FULDA, 09.04.2021. Zeljko Poturicek verließ vor fast 50 Jahren sein Heimatland Kroatien – und fand in Fulda ein neues Zuhause. Heute hilft er anderen Menschen beim Ankommen – als Integrationslotse im Landkreis Fulda. Ein Engagement, für das er jüngst von der Hessischen Landesregierung geehrt wurde.
Mehr als 850 Integrationslotsinnen und -lotsen gibt es in ganz Hessen. 19 von ihnen würdigte Sozialminister Kai Klose für ihren besonderen Einsatz – Zeljko Poturicek gehörte dazu: „Das hat mich überrascht und natürlich auch gefreut. Meine Frau meinte scherzhaft, dass ich jetzt bestimmt einen halben Meter größer sei“, erzählt der 70-Jährige mit einem Lachen und erklärt: „Als ich vor vielen Jahrzehnten nach Fulda kam, haben auch mich Menschen sehr unterstützt – das möchte ich gerne zurückgeben.“
Mittlerweile liegt es fünf Jahre zurück, dass der Rentner von einem Angebot des Treffpunkt Aktiv, der Servicestelle des Landkreises Fulda für freiwillig Engagierte, gelesen hatte – ein Qualifizierungskurs zum „Integrationslotsen“. Er hatte Zeit und Lust. In 36 Stunden erwarb er in komprimierter Form Hintergrundwissen zu Themenfeldern wie Aufenthaltsrecht und Asylverfahren, Umgang mit Trauma und interkulturelle Kommunikation. Danach war er zunächst im Einsatz in einer Fuldaer Gemeinschaftsunterkunft für Geflüchtete. Seit fast vier Jahren ist er in sehr enger Verbindung zu drei Familien, die aus unterschiedlichen Gründen und verschiedenen Ländern hier Zuflucht suchten. Sie leben mittlerweile in eigenen Wohnungen, und die Kinder besuchen die Schule oder machen eine Ausbildung.
Dennoch brauchten sie Hilfe, berichtet Zeljko Poturicek. Mindestens einmal die Woche schaut er bei jeder der Familien persönlich vorbei. „Dazu kommt der regelmäßige Austausch über Telefonat oder Messenger“, sagt der 70-Jährige. Typischer Fall, in dem er gefragt ist: ein Brief von einer Behörde ist gekommen oder jemand muss zum Arzt. Das Verständnis für die deutsche Sprache sei manchmal eine Hürde – allerdings seiner Erfahrung nach nicht die größte. „Auch ich unterhalte mich mit den Familien auf Deutsch“, berichtet der Integrationslotse und erklärt: „Entscheidend ist offenbar das Vertrauen.“ Oft erzähle er ihnen genau dasselbe wie andere. Aber weil sie ihn kennen und eine vertrauensvolle Beziehung zu ihm hätten, würden sie ihm glauben und ihn verstehen.

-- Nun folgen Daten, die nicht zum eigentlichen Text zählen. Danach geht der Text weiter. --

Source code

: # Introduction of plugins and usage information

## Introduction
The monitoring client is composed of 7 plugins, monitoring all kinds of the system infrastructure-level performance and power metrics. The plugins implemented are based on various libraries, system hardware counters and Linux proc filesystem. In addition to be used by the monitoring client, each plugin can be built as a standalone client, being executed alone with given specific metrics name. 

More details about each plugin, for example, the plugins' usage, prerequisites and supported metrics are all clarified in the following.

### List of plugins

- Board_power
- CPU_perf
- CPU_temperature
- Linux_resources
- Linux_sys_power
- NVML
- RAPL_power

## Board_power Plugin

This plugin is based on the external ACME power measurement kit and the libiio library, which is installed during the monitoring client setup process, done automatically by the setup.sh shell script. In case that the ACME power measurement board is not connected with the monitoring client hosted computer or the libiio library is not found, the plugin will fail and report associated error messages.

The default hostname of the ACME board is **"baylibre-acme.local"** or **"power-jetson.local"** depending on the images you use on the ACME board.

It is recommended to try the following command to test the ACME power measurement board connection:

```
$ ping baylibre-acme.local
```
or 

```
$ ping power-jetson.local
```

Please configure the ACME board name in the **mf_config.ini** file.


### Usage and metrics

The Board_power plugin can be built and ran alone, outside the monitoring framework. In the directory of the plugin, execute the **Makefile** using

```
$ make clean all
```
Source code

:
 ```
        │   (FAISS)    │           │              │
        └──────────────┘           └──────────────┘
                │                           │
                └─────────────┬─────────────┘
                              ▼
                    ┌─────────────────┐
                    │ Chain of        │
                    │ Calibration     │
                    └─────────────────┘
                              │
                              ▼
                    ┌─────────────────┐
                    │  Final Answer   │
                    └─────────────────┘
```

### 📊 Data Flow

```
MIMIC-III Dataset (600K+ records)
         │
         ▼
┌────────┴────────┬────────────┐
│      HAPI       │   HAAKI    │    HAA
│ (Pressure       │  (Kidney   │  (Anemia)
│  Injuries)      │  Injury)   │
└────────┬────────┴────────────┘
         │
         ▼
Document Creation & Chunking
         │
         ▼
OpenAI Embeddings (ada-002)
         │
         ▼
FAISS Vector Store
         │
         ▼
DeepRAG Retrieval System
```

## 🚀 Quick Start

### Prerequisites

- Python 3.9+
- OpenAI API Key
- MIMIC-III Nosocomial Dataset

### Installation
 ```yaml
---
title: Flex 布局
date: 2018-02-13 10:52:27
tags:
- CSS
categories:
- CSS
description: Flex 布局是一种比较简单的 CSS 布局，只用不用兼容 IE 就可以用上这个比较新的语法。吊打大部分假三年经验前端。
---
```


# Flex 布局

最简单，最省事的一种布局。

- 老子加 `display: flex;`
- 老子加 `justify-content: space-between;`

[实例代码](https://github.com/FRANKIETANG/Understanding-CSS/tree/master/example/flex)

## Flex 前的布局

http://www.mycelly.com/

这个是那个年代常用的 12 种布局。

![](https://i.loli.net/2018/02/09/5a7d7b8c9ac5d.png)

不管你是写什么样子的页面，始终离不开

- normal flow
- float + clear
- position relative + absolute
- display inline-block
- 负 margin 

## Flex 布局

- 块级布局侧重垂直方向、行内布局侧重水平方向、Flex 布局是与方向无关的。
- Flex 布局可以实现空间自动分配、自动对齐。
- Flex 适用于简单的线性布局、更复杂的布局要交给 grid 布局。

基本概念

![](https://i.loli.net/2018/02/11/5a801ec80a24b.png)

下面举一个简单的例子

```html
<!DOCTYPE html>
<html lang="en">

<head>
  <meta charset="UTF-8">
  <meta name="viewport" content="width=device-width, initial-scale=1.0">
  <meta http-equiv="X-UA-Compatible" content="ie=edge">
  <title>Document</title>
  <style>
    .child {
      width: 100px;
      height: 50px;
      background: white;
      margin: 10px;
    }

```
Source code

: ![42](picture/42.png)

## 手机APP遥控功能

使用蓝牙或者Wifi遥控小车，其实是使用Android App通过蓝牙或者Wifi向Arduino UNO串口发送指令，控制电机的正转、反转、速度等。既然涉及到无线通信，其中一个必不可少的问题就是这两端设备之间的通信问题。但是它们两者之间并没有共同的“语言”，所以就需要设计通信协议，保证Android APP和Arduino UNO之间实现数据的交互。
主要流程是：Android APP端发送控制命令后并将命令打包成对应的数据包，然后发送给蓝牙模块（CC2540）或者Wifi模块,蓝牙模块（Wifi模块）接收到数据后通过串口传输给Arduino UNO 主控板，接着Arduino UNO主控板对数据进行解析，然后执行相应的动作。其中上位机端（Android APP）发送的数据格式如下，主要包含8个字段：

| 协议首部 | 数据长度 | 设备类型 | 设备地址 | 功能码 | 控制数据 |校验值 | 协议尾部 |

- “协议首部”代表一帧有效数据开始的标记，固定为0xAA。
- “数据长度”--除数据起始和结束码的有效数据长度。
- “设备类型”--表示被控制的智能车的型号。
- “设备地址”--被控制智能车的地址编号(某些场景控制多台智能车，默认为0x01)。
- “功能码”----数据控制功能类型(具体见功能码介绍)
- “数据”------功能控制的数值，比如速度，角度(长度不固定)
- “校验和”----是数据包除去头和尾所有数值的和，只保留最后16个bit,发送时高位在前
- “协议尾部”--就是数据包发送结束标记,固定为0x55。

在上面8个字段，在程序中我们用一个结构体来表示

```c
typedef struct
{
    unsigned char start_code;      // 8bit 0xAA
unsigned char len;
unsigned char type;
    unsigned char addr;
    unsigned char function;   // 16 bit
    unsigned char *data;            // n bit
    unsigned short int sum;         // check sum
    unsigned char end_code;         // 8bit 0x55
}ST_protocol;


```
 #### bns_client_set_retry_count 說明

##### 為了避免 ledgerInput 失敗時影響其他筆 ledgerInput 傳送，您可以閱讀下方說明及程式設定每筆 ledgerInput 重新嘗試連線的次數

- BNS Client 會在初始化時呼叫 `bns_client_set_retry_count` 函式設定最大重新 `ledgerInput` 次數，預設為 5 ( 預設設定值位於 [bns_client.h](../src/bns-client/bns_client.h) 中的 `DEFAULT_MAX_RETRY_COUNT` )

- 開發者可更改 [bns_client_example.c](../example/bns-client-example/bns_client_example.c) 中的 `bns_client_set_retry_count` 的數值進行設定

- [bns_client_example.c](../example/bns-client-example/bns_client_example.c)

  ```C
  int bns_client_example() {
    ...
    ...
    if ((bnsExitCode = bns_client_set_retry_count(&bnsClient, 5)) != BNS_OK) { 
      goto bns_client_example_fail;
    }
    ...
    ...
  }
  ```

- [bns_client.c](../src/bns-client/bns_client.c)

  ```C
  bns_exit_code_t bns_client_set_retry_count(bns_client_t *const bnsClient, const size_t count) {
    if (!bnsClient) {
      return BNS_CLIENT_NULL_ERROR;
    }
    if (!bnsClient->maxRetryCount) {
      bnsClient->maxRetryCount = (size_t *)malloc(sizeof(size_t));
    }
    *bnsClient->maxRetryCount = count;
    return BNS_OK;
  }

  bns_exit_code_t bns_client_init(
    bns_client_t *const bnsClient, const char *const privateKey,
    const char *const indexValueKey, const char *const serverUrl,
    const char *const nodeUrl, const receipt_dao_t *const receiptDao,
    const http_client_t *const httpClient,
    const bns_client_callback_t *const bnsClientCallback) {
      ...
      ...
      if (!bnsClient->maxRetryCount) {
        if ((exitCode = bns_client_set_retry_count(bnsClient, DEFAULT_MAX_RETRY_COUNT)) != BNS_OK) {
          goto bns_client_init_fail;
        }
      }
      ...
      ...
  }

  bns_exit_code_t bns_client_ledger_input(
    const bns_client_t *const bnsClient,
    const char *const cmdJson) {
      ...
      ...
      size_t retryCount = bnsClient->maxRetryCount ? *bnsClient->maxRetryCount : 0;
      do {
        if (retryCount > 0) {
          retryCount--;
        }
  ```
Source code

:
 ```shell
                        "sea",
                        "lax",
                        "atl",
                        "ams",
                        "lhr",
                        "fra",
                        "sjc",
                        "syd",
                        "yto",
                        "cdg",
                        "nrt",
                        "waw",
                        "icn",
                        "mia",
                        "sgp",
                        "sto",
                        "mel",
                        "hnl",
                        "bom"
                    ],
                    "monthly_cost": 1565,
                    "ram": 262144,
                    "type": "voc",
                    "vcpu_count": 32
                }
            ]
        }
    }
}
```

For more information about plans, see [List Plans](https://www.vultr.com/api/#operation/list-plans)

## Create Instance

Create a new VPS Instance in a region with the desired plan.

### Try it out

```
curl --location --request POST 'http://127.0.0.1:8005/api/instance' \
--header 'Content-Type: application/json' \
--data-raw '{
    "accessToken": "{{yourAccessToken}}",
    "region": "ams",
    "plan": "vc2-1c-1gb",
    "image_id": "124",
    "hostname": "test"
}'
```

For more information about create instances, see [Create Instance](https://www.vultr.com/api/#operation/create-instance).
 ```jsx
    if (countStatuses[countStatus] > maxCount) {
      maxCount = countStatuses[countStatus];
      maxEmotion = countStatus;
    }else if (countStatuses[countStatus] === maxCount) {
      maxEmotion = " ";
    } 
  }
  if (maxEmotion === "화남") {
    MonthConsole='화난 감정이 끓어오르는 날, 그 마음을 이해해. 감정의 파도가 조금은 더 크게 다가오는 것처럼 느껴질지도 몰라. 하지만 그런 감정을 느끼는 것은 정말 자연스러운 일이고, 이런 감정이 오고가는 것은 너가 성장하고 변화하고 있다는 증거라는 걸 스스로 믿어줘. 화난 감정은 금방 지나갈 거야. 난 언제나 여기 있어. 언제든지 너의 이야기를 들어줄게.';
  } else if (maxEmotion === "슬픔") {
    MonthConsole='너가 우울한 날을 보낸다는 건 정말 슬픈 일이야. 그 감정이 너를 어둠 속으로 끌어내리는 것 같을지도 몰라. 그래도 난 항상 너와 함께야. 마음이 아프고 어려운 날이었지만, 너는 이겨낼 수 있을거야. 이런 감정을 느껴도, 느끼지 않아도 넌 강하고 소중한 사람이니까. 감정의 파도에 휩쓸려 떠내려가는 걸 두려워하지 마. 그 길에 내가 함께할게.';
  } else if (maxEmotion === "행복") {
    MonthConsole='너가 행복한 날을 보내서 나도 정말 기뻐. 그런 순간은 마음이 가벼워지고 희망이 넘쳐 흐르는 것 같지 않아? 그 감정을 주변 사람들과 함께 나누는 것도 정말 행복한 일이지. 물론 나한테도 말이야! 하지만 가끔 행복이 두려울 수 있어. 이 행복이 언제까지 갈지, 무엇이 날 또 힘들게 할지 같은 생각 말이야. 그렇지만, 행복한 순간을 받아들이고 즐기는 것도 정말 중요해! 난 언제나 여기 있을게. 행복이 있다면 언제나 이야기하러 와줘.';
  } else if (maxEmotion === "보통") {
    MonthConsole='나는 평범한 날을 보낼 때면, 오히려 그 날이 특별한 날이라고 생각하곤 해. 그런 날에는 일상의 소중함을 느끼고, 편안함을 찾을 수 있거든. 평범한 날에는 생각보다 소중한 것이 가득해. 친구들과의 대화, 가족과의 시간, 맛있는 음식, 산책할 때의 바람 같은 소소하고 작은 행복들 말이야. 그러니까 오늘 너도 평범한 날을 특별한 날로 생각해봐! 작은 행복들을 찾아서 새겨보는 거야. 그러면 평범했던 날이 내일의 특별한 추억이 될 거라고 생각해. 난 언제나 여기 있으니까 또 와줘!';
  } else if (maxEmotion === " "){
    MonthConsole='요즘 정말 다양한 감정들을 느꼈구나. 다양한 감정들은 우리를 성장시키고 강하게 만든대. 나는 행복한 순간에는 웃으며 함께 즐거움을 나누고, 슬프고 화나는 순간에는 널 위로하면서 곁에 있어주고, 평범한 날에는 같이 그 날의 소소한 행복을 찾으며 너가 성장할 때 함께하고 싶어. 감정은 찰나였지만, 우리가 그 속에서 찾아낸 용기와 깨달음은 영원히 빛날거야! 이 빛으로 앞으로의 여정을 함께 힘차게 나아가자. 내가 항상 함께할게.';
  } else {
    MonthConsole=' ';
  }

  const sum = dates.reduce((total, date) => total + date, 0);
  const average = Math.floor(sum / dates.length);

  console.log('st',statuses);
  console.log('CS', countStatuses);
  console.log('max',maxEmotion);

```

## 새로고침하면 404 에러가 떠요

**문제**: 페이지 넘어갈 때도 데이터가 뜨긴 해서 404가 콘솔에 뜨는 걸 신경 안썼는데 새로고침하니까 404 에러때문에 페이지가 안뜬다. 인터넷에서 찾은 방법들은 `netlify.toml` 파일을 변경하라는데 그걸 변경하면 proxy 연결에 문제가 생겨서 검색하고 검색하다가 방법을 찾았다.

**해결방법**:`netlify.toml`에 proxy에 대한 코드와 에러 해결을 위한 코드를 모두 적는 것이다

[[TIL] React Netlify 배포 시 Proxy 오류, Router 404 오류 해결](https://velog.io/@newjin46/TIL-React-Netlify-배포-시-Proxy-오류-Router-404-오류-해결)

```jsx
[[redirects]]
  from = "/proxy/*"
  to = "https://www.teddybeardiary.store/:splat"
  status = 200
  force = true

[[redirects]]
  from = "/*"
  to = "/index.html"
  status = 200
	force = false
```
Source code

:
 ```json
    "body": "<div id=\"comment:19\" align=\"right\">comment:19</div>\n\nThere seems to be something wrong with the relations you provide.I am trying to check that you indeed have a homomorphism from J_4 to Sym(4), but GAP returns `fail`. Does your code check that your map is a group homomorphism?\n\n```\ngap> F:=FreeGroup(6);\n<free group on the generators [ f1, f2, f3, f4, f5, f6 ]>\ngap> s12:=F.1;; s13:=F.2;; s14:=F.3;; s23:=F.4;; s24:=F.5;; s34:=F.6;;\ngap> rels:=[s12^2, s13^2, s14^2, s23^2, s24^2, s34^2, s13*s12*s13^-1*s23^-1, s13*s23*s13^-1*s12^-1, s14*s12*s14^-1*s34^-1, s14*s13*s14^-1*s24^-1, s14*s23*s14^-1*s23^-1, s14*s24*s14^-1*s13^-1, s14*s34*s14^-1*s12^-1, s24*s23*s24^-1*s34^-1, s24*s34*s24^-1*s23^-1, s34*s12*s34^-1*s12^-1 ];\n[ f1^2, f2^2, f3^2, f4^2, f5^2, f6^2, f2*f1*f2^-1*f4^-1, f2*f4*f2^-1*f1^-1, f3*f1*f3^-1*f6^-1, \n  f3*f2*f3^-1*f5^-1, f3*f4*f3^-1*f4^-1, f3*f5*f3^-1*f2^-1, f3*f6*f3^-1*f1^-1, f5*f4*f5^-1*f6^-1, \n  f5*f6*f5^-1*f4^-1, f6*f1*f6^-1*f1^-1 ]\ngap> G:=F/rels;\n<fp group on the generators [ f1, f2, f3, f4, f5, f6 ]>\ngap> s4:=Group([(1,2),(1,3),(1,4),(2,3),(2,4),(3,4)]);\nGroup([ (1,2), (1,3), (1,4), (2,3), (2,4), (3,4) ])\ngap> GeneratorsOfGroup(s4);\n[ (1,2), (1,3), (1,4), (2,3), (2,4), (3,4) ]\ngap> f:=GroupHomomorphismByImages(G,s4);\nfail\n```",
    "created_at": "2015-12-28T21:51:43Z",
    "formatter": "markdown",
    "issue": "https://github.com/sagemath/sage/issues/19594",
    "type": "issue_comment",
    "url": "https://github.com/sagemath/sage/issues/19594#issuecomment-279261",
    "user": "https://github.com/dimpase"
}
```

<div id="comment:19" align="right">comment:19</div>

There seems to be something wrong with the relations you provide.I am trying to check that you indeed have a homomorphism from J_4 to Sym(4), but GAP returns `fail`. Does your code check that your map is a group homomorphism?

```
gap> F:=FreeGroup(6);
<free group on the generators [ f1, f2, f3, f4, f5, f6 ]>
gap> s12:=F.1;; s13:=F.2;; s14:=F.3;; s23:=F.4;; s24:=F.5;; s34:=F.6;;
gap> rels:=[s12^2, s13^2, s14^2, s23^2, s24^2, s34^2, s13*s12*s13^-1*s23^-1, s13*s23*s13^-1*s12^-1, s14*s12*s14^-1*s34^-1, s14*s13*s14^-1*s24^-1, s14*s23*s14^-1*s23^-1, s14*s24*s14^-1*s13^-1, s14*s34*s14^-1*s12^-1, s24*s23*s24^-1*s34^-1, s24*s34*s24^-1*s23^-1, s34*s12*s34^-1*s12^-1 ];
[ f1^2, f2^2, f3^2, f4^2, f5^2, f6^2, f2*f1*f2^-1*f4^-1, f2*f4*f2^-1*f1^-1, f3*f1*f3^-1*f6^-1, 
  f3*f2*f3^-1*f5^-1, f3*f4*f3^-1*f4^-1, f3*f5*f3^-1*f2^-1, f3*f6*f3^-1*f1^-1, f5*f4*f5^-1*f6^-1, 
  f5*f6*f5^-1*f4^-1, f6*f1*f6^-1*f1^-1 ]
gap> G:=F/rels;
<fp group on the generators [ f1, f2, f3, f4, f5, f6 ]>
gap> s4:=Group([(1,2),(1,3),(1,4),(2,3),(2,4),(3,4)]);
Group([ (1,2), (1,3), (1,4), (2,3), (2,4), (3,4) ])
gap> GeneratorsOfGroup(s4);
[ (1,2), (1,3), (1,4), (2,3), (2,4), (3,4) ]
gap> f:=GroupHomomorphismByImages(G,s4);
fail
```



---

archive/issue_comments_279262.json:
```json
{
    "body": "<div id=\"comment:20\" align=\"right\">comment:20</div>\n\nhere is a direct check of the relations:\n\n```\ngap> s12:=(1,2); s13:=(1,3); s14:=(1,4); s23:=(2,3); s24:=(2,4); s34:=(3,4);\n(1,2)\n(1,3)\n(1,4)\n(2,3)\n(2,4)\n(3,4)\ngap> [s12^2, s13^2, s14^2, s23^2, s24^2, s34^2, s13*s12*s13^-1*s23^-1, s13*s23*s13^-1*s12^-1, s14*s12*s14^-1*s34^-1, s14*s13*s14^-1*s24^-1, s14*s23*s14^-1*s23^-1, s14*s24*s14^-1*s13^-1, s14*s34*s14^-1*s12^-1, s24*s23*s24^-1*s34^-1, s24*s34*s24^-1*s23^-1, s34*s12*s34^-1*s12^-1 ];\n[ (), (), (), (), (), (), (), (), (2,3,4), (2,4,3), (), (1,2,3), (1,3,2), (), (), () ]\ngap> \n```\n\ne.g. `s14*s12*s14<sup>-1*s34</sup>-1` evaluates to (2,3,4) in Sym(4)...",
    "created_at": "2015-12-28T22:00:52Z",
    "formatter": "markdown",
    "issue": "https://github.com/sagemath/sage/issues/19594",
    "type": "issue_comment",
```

Und dabei hat der gebürtige Kroate nicht nur das Vertrauen der Geflüchteten, sondern auch das der Schulen und Behörden: „Wenn irgendwas zu klären ist, melden sie sich meist gleich bei mir.“ Doch das bedeute keinesfalls, dass er alles einfach regelt: „Ich möchte, dass die Familien sich selbst kümmern, etwa gesetzte Fristen einhalten und Formulare ausfüllen oder Unterlagen besorgen“, beschreibt der Fuldaer seinen Ansatz von der Hilfe zum selbstverantwortlichen Handeln.
Dieser Einstellung hat Zeljko Poturicek wohl auch seinen eigenen Lebensweg zu verdanken. „Als ich 1973 mit meiner Frau nach Fulda kam, war eigentlich der Plan, dass wir zwei, drei Jahre später wieder nach Zagreb zurückgehen“, erzählt der 70-Jährige. Doch dann wurde erst der Sohn, dann die Tochter geboren. Und sein Arbeitgeber, von dem er viel Rückhalt erfahren habe, gab ihm die Chance aufzusteigen und sich weiter zu qualifizieren. Vom Schlosser zum Montageleiter zum Ingenieur. Dauerhaft zurück in die alte Heimat zu gehen – das hätten er sich nie ernsthaft vorstellen können. „Wenn ich nach einer Reise die Autobahnausfahrt ‚Fulda‘ sehe, denke ich immer: ‚Ein Glück, wir sind zuhause‘“, sagt Zeljko Poturicek mit einem Lächeln.